Vorsätzliche Geschwindigkeitsüberschreitung: Wenn Tempo-Höhenflug zur Straftat wird

Im Straßenverkehrsrecht spielt die Einhaltung der zulässigen Geschwindigkeit eine zentrale Rolle. Überschreitet ein Fahrzeugführer die erlaubten Tempolimits vorsätzlich, können empfindliche rechtliche Konsequenzen drohen. Dabei kommt es entscheidend darauf an, ob der Fahrer die Geschwindigkeitsbegrenzung kannte oder zumindest hätte kennen müssen. Denn nur bei einer bewussten Missachtung der Regeln lässt sich von einer vorsätzlichen Straftat sprechen. Fahrlässige Überschreitungen werden in der Regel milder bestraft. Ob und in welchem Maße ein Fahrer die Geschwindigkeit kannte und dennoch überschritt, ist daher ein wichtiger Aspekt, der sorgfältig geprüft werden muss. Am Ende dieses Beitrags werden wir ein konkretes Gerichtsurteil betrachten, das sich eingehend mit den rechtlichen Voraussetzungen für eine vorsätzliche Geschwindigkeitsüberschreitung auseinandersetzt.
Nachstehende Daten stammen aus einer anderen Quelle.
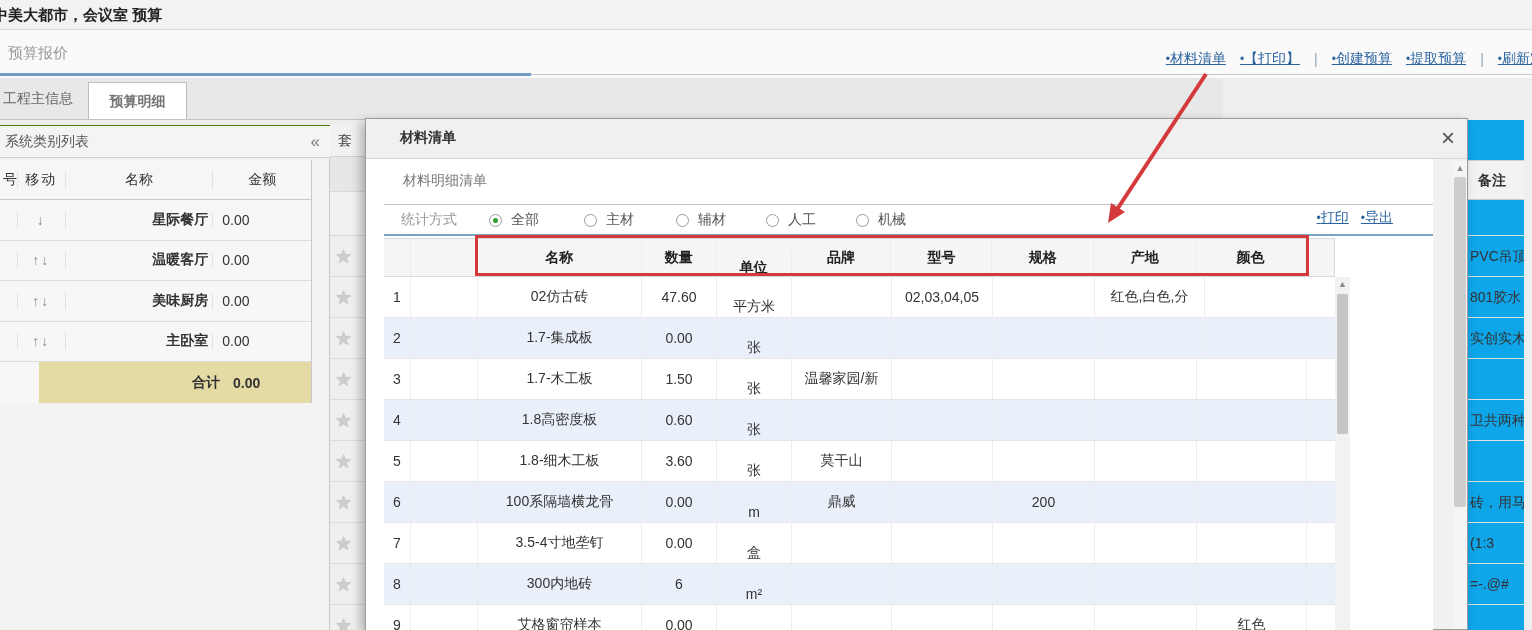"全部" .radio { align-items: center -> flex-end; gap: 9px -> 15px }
Der Fall vor dem OLG Köln im Detail

Vorsätzliche Geschwindigkeitsüberschreitung im Baustellenbereich

Der vorliegende Fall betrifft eine vorsätzliche Überschreitung der zulässigen Höchstgeschwindigkeit außerhalb geschlossener Ortschaften, die am Amtsgericht Köln verhandelt wurde. Der Betroffene, ein Kraftfahrer, fuhr am 15. Januar 2022 auf der BAB 4 zwischen den Anschlussstellen Köln Ost und Merheim. Er überschritt in einem Baustellenbereich die festgelegte Höchstgeschwindigkeit von 60 km/h um 101 km/h. Diese erhebliche Überschreitung wurde mit einem geeichten Messgerät festgestellt. Das Amtsgericht verurteilte den Fahrer zu einer Geldbuße von 2000 Euro und erlegte ihm ein Fahrverbot von zwei Monaten auf, gestützt auf den § 25 Abs. 2a StVG. Das Gericht ging von einem bedingten Vorsatz aus, basierend auf der Annahme, dass der Fahrer die deutliche Überschreitung der zulässigen Höchstgeschwindigkeit bemerkt haben muss.
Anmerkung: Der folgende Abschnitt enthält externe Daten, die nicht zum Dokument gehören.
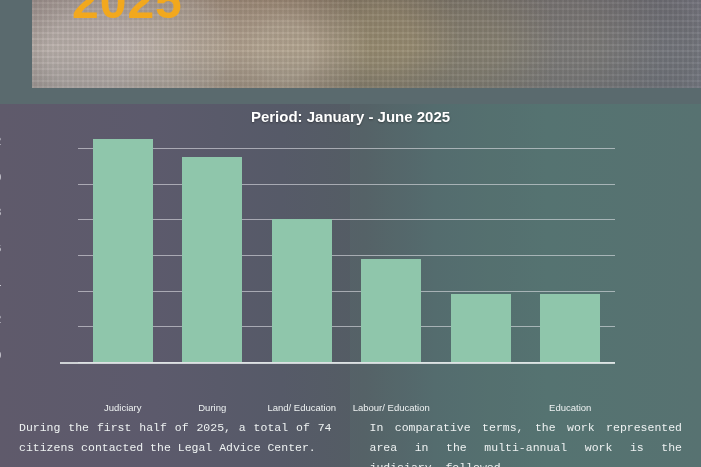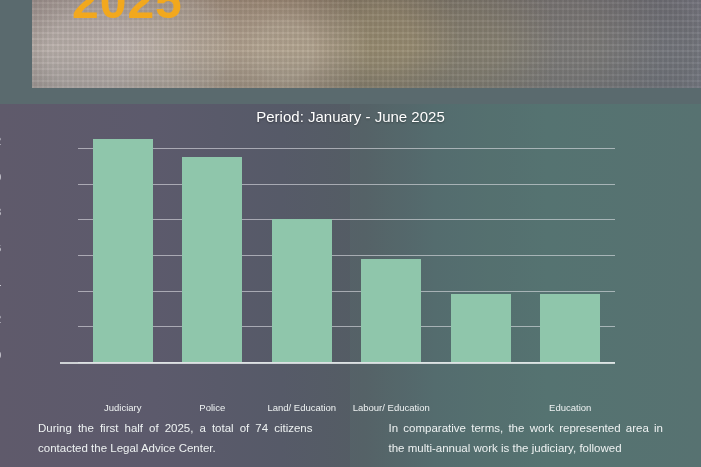"Period: January - June 2025" .chart-title { font-weight: normal -> bold }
Rechtliche Bewertung und Erkenntnisse des Amtsgerichts

Die rechtliche Auseinandersetzung entstand aus der Annahme des Amtsgerichts, dass ein „bedingter Vorsatz“ vorliegt, wenn die zulässige Höchstgeschwindigkeit um mehr als 40 % überschritten wird. Das Gericht berief sich dabei auf den Erfahrungssatz der Rechtsprechung, dass einem Fahrzeugführer die erhebliche Überschreitung der zulässigen Geschwindigkeit durch Fahrgeräusche und die Umgebung auffallen muss. Das Gericht sah es als erwiesen an, dass der Betroffene trotz der Kenntnis der Geschwindigkeitsbegrenzung, die durch mehrere Verkehrsschilder und die optische Einrichtung des Baustellenbereichs offenkundig war, schneller fuhr, um seine Heimatadresse zügig zu erreichen.
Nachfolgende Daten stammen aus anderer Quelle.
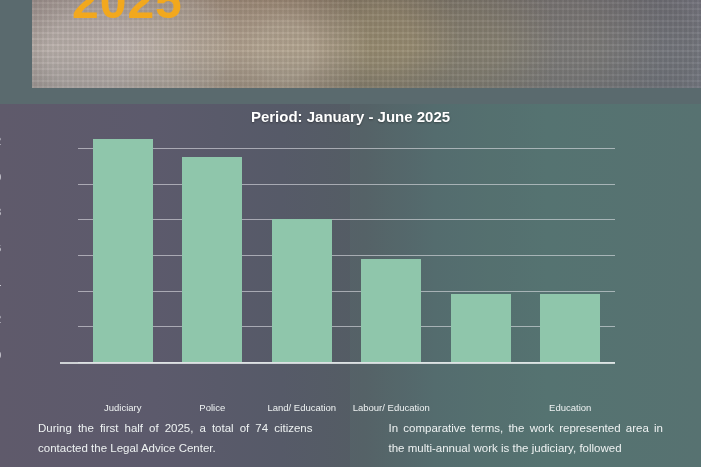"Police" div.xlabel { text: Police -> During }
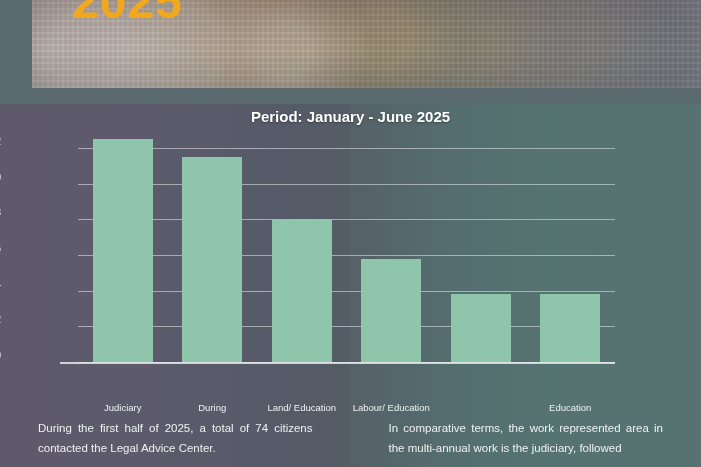"During the first half of" .col { font-family: none -> Liberation Mono, monospace; padding: 0 38px -> 0 19px }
Entscheidung des OLG Köln und die zugrunde liegenden Erwägungen

Das Oberlandesgericht Köln entschied auf Basis der Rechtsbeschwerde teilweise anders als das Amtsgericht. Während es die Rechtsbeschwerde in einigen Punkten als unbegründet ansah, stellte es fest, dass das Amtsgericht in seiner Beweiswürdigung lückenhaft agierte. Es verwarf das Urteil im Rechtsfolgenausspruch und verwies die Sache zur erneuten Behandlung zurück an das Amtsgericht Köln. Das OLG hielt die Annahme des Amtsgerichts, der Betroffene habe bedingt vorsätzlich gehandelt, für nicht hinreichend belegt. Insbesondere wurde kritisiert, dass das Amtsgericht nicht ausreichend die Möglichkeit eines Übersehens der Geschwindigkeitsbegrenzung durch den Betroffenen berücksichtigte.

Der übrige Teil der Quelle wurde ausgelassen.